Однако это еще не все.
Теперь надлежит смазать канал ствола орудийным салом, которым обильно покрывают щетку, обернутую новой ветошкой, и наконец, как выражаются с досадой орудийные номера, — опять двадцать пять!
Короче говоря, чистка орудия продолжается часа полтора и повторяется каждый раз после стрельбы, даже если был произведен хотя бы один выстрел.
От чистоты канала ствола зависит точность стрельбы, которой мы особенно гордимся.
Зато потом, заглянув в ствол, я вижу витые зеркальные нарезы и маленький кружочек голубого неба с верхушкой елки.
Отбой!
Но так как батарее приходится стрелять по три, по четыре, даже по пять раз в день, то жизнь наша превращается в сплошную мучительную чистку орудий. Я думаю, что чистка орудий — самое ужасное следствие войны!
Ах дьявол!.. Простите… Прерываю письмо, так как опять зовут чистить орудие. Бегу, бегу. Ваш А. П.».
Я откладываю в сторону письмо и, вытирая платком утомленные чтением своего же молодого, неразборчивого почерка, слезящиеся, слабые глаза, вспоминаю свою жизнь на батарее.
…«Литейный завод» работал полным ходом не только у нас на позиции, но также и в резерве и на передках у ездовых. Была даже, помнится, установлена рыночная цена на алюминиевую ложку. Сорок копеек штука.
Куда ни посмотришь, всюду сидят солдаты и, согнувшись, шлифуют только что отлитые шершавые алюминиевые ложки наждачной бумагой.
Во время одного из очередных обстрелов немцами нашей батареи налетевшая бомба, как на грех, угодила прямо в «литейный заводик». После этого непрошеного визита «литейный цех» оказался на крыше землянки в другой батарее. Дровишки, приготовленные для костра, обращены в труху, а куча чудесного речного песка исчезла вообще, рассеялась от взрыва.

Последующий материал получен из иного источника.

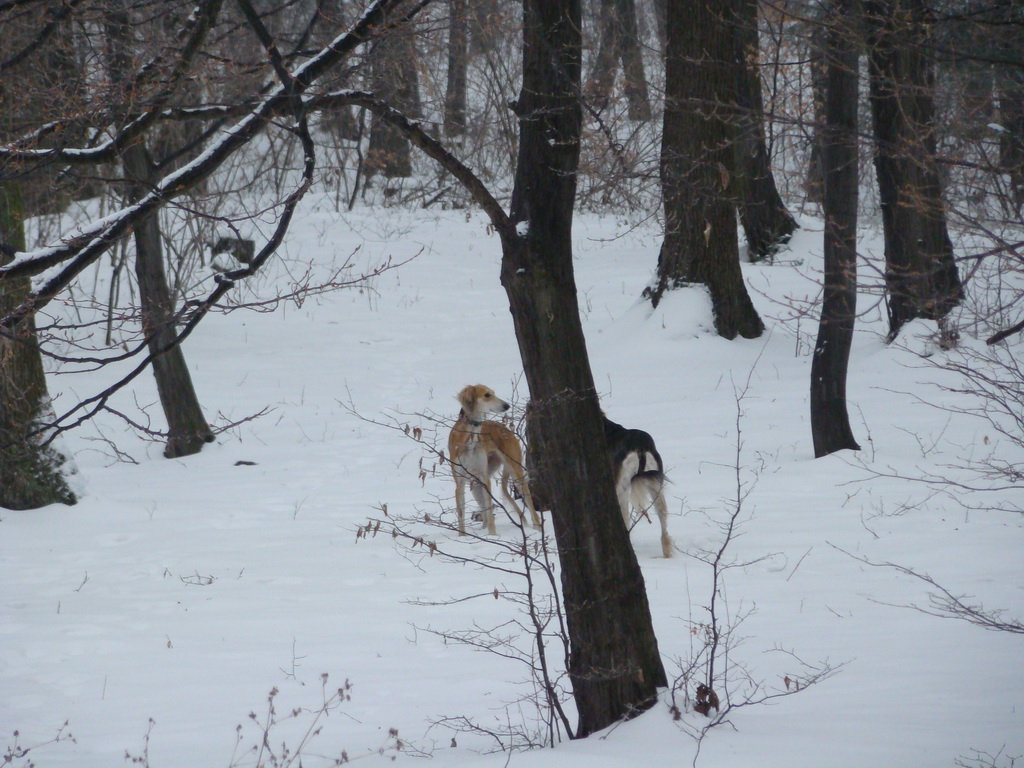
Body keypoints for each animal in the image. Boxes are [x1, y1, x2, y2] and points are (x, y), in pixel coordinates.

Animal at [448, 382, 544, 536]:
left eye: (493, 393)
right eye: (487, 395)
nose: (506, 406)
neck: (470, 438)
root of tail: (505, 428)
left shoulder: (484, 477)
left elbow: (489, 510)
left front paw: (493, 535)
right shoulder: (460, 481)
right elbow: (461, 515)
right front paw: (462, 537)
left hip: (516, 473)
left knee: (532, 508)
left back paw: (537, 530)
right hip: (476, 484)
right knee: (484, 512)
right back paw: (483, 529)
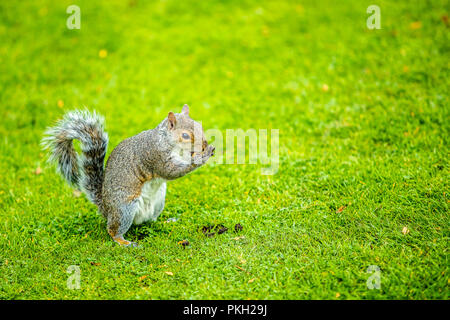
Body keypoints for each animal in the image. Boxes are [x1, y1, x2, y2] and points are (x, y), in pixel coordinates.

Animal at [42, 105, 216, 248]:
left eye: (200, 126)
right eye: (185, 136)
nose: (204, 144)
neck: (165, 139)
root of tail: (105, 208)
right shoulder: (154, 156)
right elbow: (171, 171)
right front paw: (203, 156)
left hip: (159, 201)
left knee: (151, 220)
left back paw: (166, 221)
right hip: (124, 208)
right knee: (112, 231)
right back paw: (124, 242)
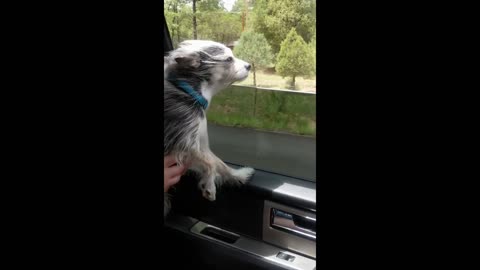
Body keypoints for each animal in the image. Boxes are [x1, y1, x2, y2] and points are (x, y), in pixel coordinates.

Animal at [164, 39, 255, 217]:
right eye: (228, 59)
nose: (249, 65)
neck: (187, 91)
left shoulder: (200, 144)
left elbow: (219, 163)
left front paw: (239, 175)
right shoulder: (184, 145)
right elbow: (211, 164)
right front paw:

Наши батарейные ветряки говорили, что гермáн (то есть немец) нарочно из любезности пустил свой снаряд вместе с алюминиевой дистанционной трубкой прямо в стакан, чтобы не затруднять наших производителей ложек.
Солдаты изобрели еще один вид окопной промышленности. Они научились красить белую материю в защитный, зеленый цвет. Делалось это очень просто. В котле кипятится на костре вода, бросаются в нее болотная трава, крапива, березовые листья, лопухи и тому подобные «красящие вещества». Когда настой хорошенько уварится, приобретет темно-зеленый цвет, в котел бросают исподнюю бязевую рубаху и кипятят часа полтора. После этого рубаха оказывается окрашенной в отличный защитный цвет и превращается из нижней в верхнюю, в гимнастерку. По вечерам, если нет стрельбы, у нас музыка и танцы. Играют на гармонике, на скрипочке и… на лавровом листе, добытом у повара. На батарейной линейке у правого фланга на самодельной скамье, вбитой в землю, сидят трое солдат: гармонист Фока Терещенко, называющий себя почему-то Абдул Фарис из Батума, рябоватый парень с чересчур крупным носом, высокий, нескладный, как Петрушка или Ванька Рутютю уличного кукольного балаганчика, затем канонир Куликов, играющий на чрезвычайно маленькой, почти детской скрипочке, и еще некая неизвестная нам личность, солдат из резерва. Он засунул в рот лавровый лист и извлекает из него тонкие жалобные звуки, не совпадающие со слитными звуками гармоники и скрипки. Однако именно это несовпадение и создает какую-то необъяснимую прелесть мелодии.
Несовпадение… Да, именно несовпадение, подобное несовпадению моей странной, необъяснимой, вечной любви к Ганзе со всем окружающим меня миром, со всей моей жизнью отчаянное несовпадение. Но такова уж, видно, была моя судьба.
Звуки гармоники, скрипки и лаврового листа почему-то до слез напоминали мне Ганзю, которую я никак не мог себе представить, а только всей душой чувствовал, что она как-то незримо, бестелесно присутствует в мире.